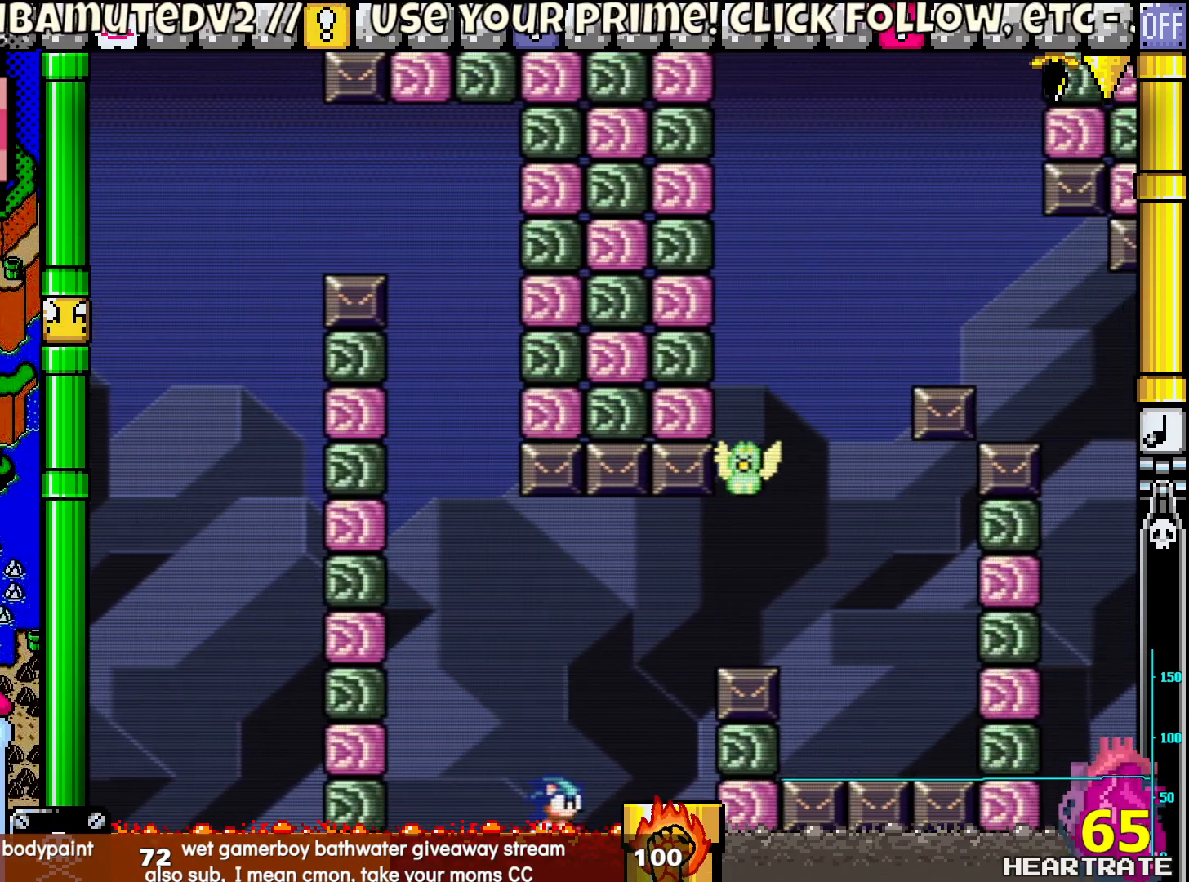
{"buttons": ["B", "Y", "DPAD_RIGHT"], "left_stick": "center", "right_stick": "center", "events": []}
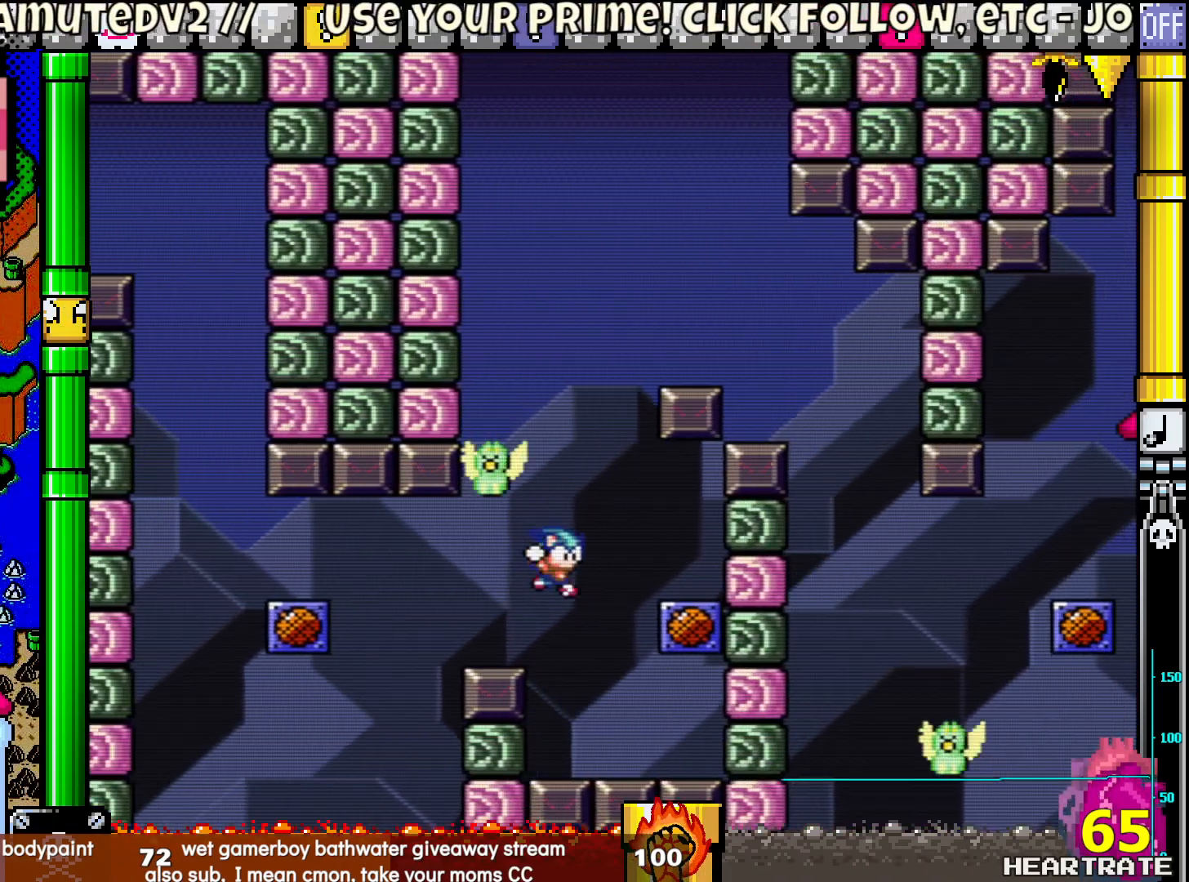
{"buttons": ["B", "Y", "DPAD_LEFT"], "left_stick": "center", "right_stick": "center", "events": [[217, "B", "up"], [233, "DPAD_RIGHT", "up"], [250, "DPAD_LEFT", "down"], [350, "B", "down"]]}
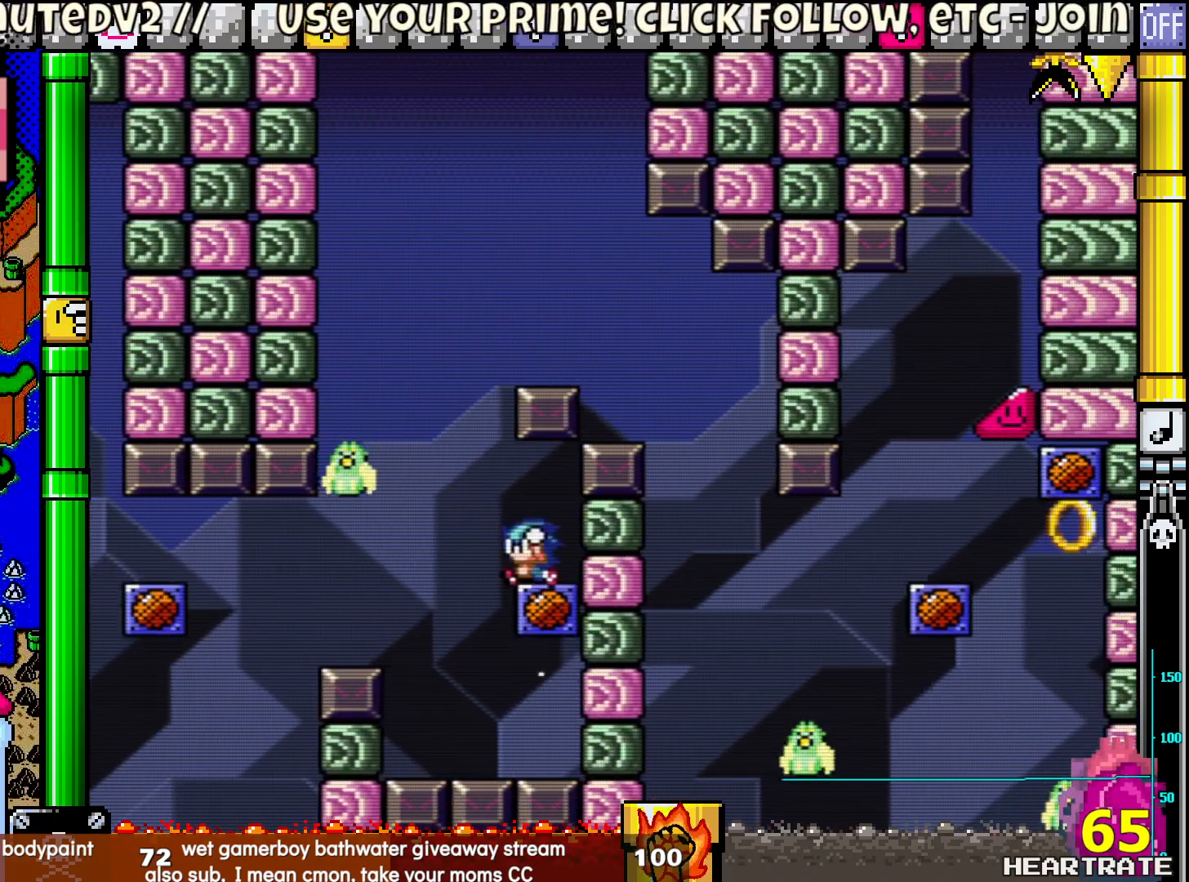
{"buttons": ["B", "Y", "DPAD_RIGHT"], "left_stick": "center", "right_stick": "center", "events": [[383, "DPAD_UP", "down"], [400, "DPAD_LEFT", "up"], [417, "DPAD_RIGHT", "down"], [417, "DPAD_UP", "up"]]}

****************************************

Task description:
A word-for-word copy of the listing is needed, with no pictures in it.

Solved exercise:
{"buttons": ["B", "Y", "DPAD_RIGHT"], "left_stick": "center", "right_stick": "center", "events": []}
{"buttons": ["B", "Y", "DPAD_LEFT"], "left_stick": "center", "right_stick": "center", "events": [[217, "B", "up"], [233, "DPAD_RIGHT", "up"], [250, "DPAD_LEFT", "down"], [350, "B", "down"]]}
{"buttons": ["B", "Y", "DPAD_RIGHT"], "left_stick": "center", "right_stick": "center", "events": [[383, "DPAD_UP", "down"], [400, "DPAD_LEFT", "up"], [417, "DPAD_RIGHT", "down"], [417, "DPAD_UP", "up"]]}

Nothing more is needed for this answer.